La Commission européenne a récemment proposé la création d’un « 28e régime » des entreprises, également appelé EU Inc.. Présenté comme un outil de simplification destiné à soutenir les start-ups en Europe, ce nouveau statut leur permettrait d’opter pour un cadre juridique européen unique, en s’affranchissant en partie des législations nationales.

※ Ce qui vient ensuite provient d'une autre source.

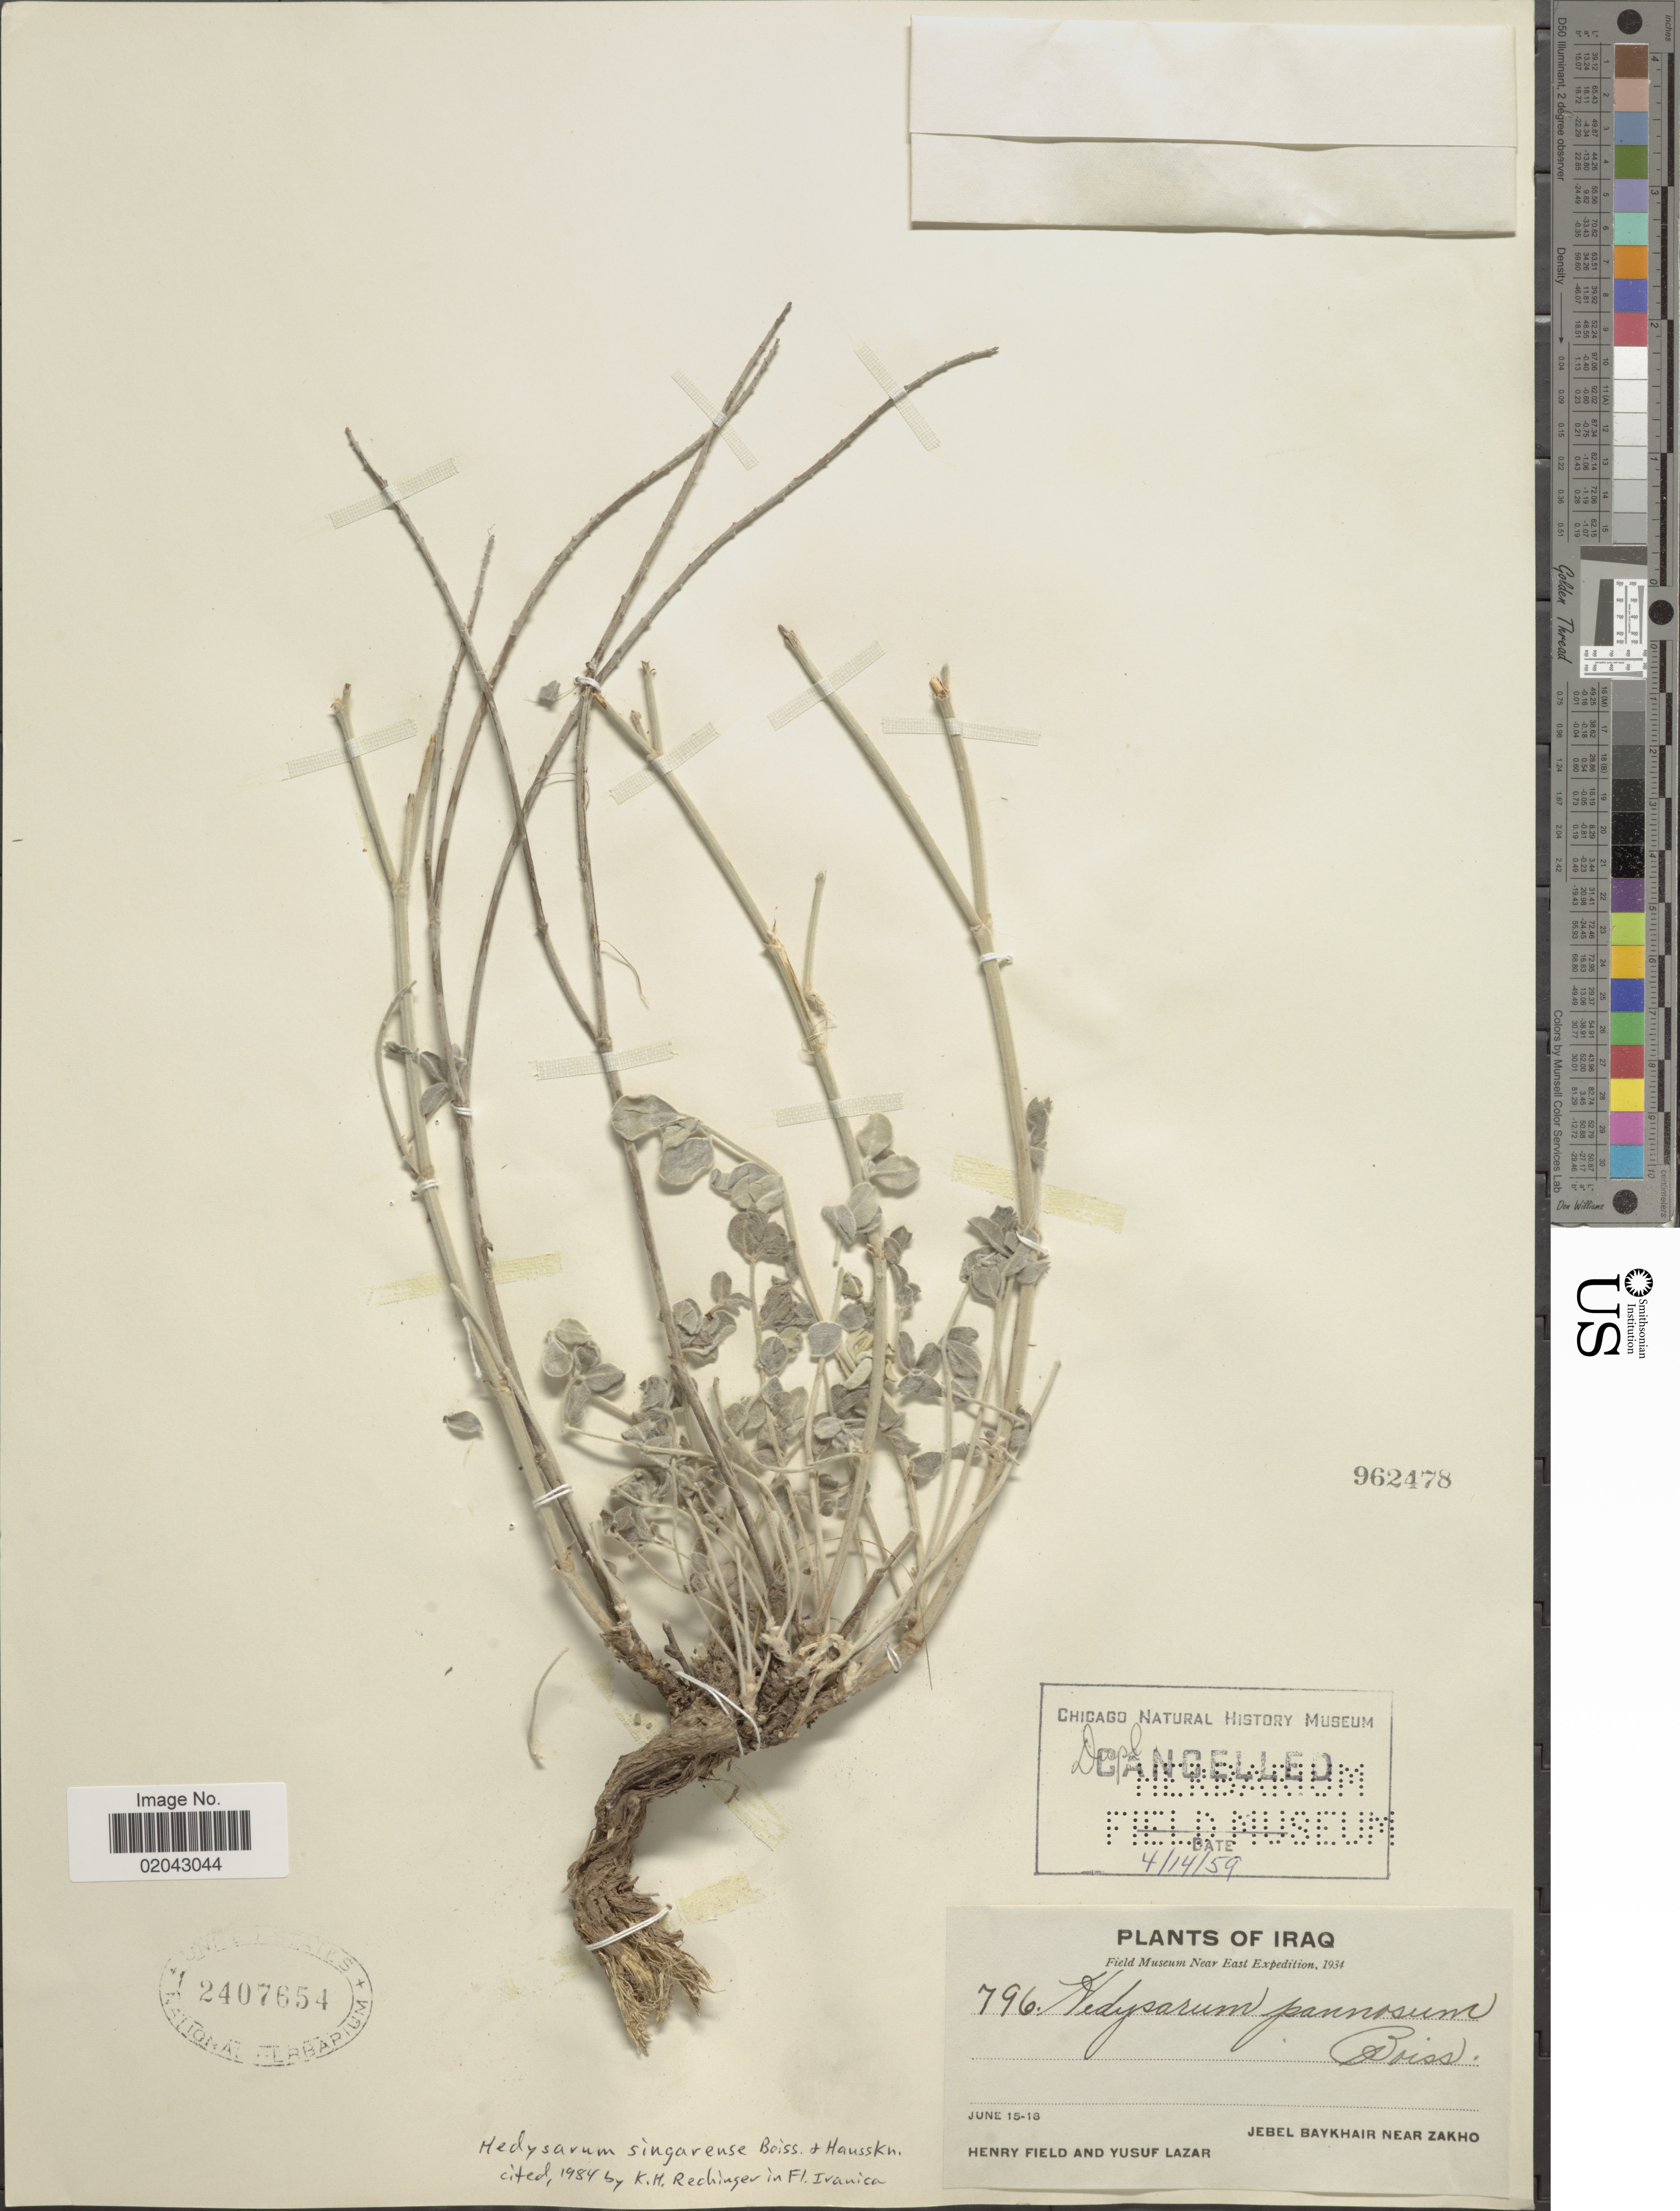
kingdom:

Ce projet s’inscrit dans un contexte de multiplication des initiatives de « simplification », qui se traduisent en pratique par un recul des droits sociaux. L’UNSA, aux côtés de la Confédération européenne des syndicats (CES), se mobilise pour alerter sur cette dynamique préoccupante et sur les conséquences d’un tel dispositif, potentiellement lourdes pour les droits des travailleuses et travailleurs.
Libre choix du droit applicable : danger !
Sur le principe, réduire les obstacles administratifs pour les entreprises opérant dans plusieurs pays européens et renforcer le marché unique peut sembler pertinent. Mais le mécanisme envisagé soulève de sérieuses inquiétudes.
Le texte propose à toutes les entreprises de pouvoir choisir un régime juridique alternatif, plus souple que les cadres nationaux, en créant leur structure en 48h via une procédure entièrement numérique, avec des exigences minimales en capital. Outre les questions sur sa faisabilité technique, le projet ouvre la voie à une mise en concurrence des droits sociaux et fiscaux au sein même de l’UE.
Un tel cadre pourrait favoriser les stratégies d’optimisation sociale et fiscale, ainsi que la création de sociétés « boîte aux lettres » ou « écran », juridiquement établies dans un Etat membre sans y exercer d’activité réelle. Cette logique pourrait fragiliser les modèles sociaux nationaux et accentuer les déséquilibres entre États membres.
Les droits des travailleurs directement exposés
Les dispositifs d’information, de consultation et de participation des travailleurs et travailleuses pourraient être contournés ou réduits. La capacité des représentant.es du personnel à intervenir sur les décisions stratégiques de l’entreprise serait directement remise en cause. Le risque est réel de voir se développer un cadre juridique moins protecteur en matière de dialogue social.
Autre point d’alerte majeur : la possibilité de recourir davantage à des mécanismes de rémunération en actions ou en stock-options, qui pourrait conduire à une substitution partielle du salaire, avec des effets négatifs sur les cotisations sociales, la protection sociale et la sécurité des revenus.
Face à ces enjeux, l’UNSA, aux côtés de la CES, expriment leurs vives préoccupations à propos de ce texte et rappellent leurs exigences : garantir l’application pleine et entière des droits du travail, empêcher le recours à des montages artificiels, maintenir des obligations effectives d’information, de consultation et de participation des travailleurs, et prévenir toute utilisation de ce régime pour contourner les droits syndicaux.
Au-delà des aspects techniques, c’est un choix de modèle social qui est en jeu. La compétitivité européenne ne peut pas se construire sur une course au moins-disant social.